Clear’s interface is fluid and beautifully-designed. Unlike almost every other app out there, Clear has no virtual buttons for navigation or to create and delete tasks. The only buttons you will see will be on the native iOS keyboard when you go to enter a task. Aside from typing text to populate a list, you use swiping and pinching gestures to create a new list, re-order items, delete items, and even access the main menu.
If you haven’t already seen it, the Clear demo video that was released last month does a good job of showing off this gesture-driven interface:
A few tutorial screens walk you through the most common gestures when you first open Clear. The most important screen here is the one that explains the three navigation levels of Clear. The topmost level is the main menu, the second is the lists view and the third are the items in each individual list. Pinching closes the current navigation level and takes you to the next higher level. Spreading your fingers creates a new list or new item depending on the navigation level you’re on.

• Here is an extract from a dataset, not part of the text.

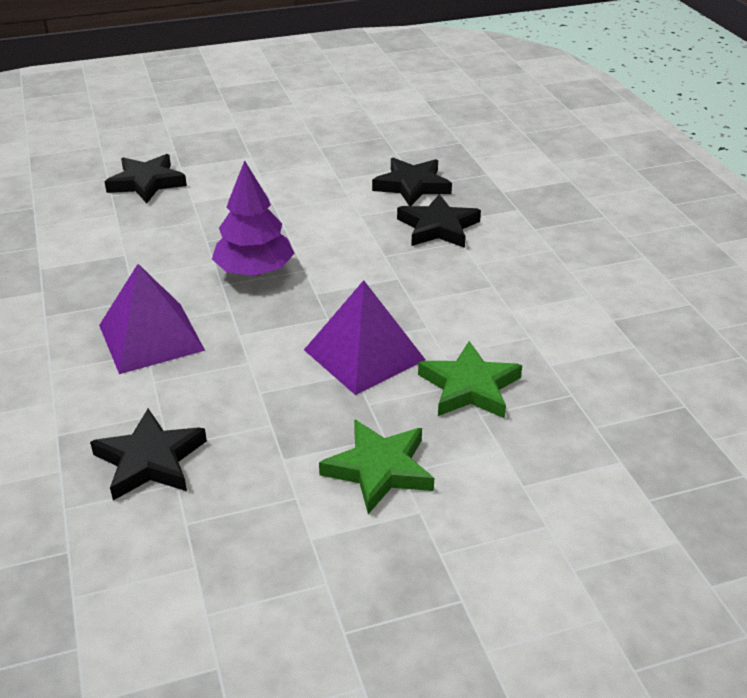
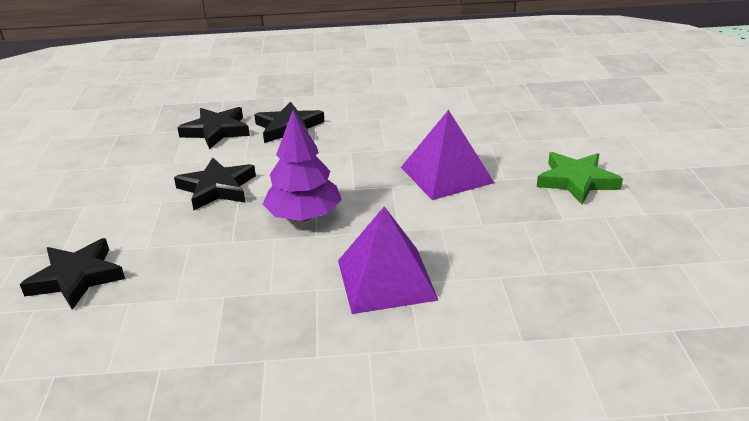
camera: 75 degrees left, 5 degrees down
black star [90,408,207,500] -> black star moved to [174,157,256,210]
green star [418,341,522,418] -> none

As with other apps, swiping from right to left deletes an item or list. Swiping from left to right marks an item as completed. Tapping and holding lets you pick up an item to change its location on a list.

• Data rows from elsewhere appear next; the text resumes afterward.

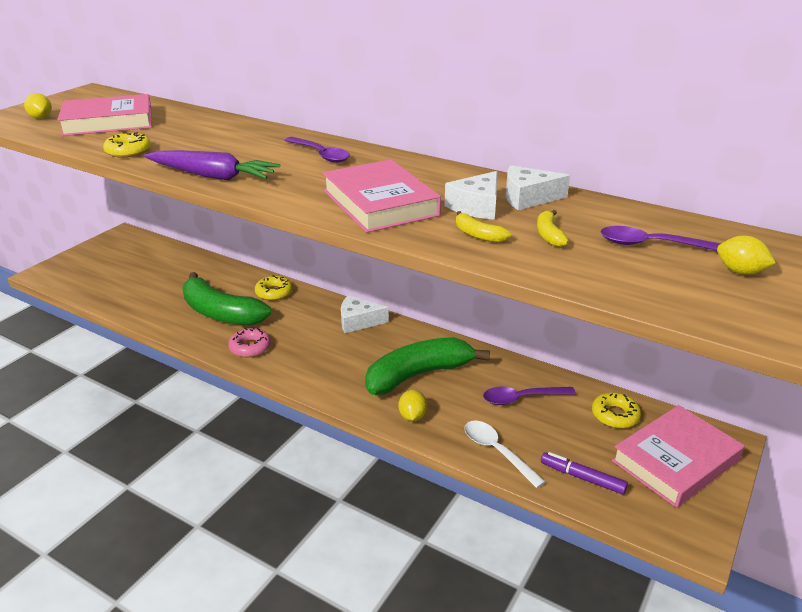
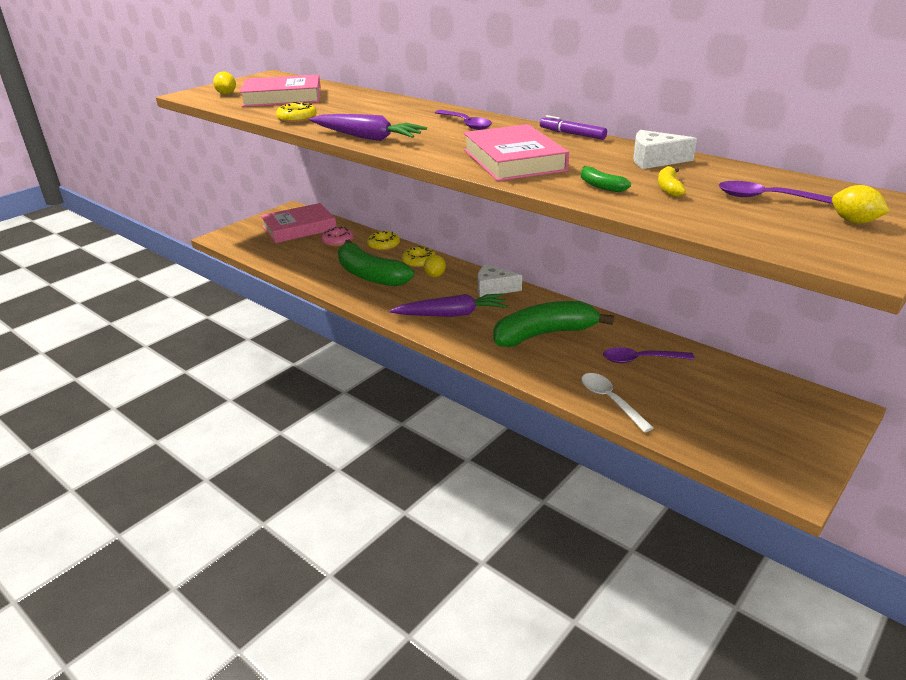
camera: 10 degrees right, 0 degrees up
pink donut [228,327,271,357] -> pink donut moved to [321,227,354,247]
yellow lemon [398,390,427,421] -> yellow lemon moved to [424,255,446,277]
white cheese [444,171,497,220] -> none
yellow banana [456,211,511,243] -> green banana [581,166,631,192]
purple marker [541,452,628,495] -> purple marker moved to [540,115,607,140]
yellow donut [592,392,641,428] -> yellow donut moved to [367,231,400,251]
pink book [612,405,745,508] -> pink book moved to [261,203,337,243]
none -> purple carrot [390,293,508,317]

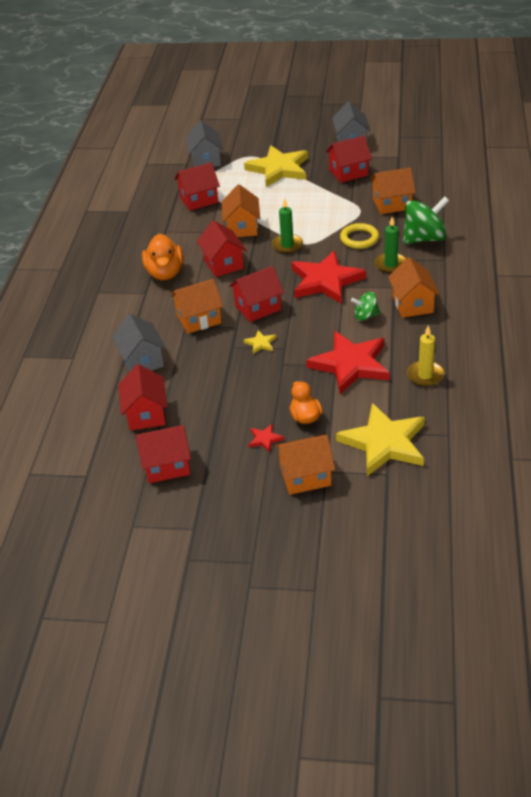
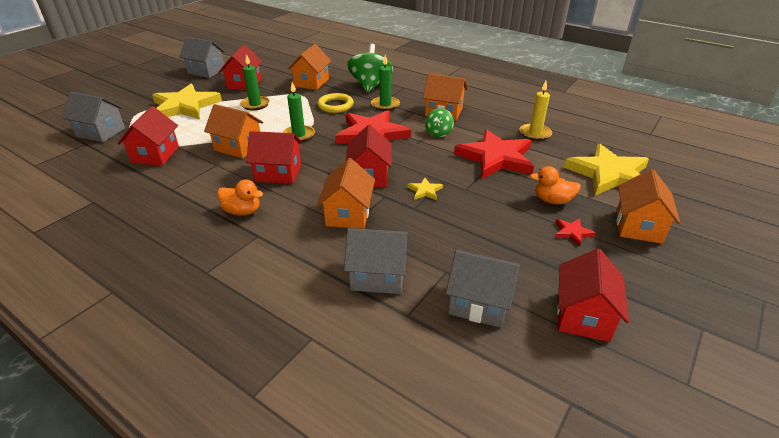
camera: 65 degrees left, 5 degrees down
red house [118,364,167,431] -> grey house [445,250,520,328]
orange duck [142,234,183,280] -> orange duck [217,179,263,215], size x0.64
none -> green candle [240,54,270,110]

Once you get used to the gestures, using Clear feels more effortless than any other to do app I’ve tried. It’s also lovely to look at with a straightforward color coding scheme where higher priority items at the top of a list are a darker shade to reflect their “hotness.” There are a few other color themes to choose from as well that change the look of the entire interface. Some themes are Easter egg-like in that they can be unlocked with certain actions. For example, following Phil Ryu on Twitter via the main menu unlocks a special Tweetbot theme if you have Tweetbot installed on your iPhone.
Other neat design elements include random quotes shown in between some transitions.

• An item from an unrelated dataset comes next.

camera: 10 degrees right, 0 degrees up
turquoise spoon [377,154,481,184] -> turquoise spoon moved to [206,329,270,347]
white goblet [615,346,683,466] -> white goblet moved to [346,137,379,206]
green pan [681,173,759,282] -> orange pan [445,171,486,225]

However, as beautiful and fluid as Clear is, it’s not a robust tasks app.
First, there’s a limit of about 28 characters for each item, forcing a level of brevity in describing tasks that some may find difficult. In touting Clear as an app designed with “simplicity and flexibility in mind” this limit isn’t terribly surprising but it could still be too restrictive for many.
Second, there’s no Dropbox or other synchronization or sharing for Clear, so your lists live only on your iPhone and aren’t accessible on any other device.
Third, there are no priorities, alarms, automatic sorting, or other traditional task app features, which makes Clear unsuitable for those who like a little more organization for their tasks and to receive reminders via alerts.
The New York Times spoke to Phil Ryu of Impending about the lack of alarms:
Scheduled reminders were definitely consciously one of the features we decided to do away with,” said Phillip Ryu, one of Clear’s creators. “Early on, mockups for the app had recurring tasks, scheduling, and also a navigation bar, add button, and so forth. But wiping the slate clean and saying no to a lot of features, at least for now, really enabled us to do some amazing things.
I like Clear. It’s lovely to look at and a joy to use. But I don’t see myself choosing it over even a basic tasks app like Apple’s Reminders since I need alerts and some synchronization capability so that I can access my lists on other devices. If your task tracking needs are less demanding than mine, I definitely recommend Clear.
Clear is currently available for $.99 in the App Store, which is a special release price though we don’t know what its regular price will be after this sale is over. It’s compatible with the iPhone 3GS, iPhone 4, and iPhone 4S, 3rd-generation iPod touch and higher, and the iPad and iPad 2 (though it’s not optimized for the iPad’s larger screen). It requires iOS 5.0 or higher.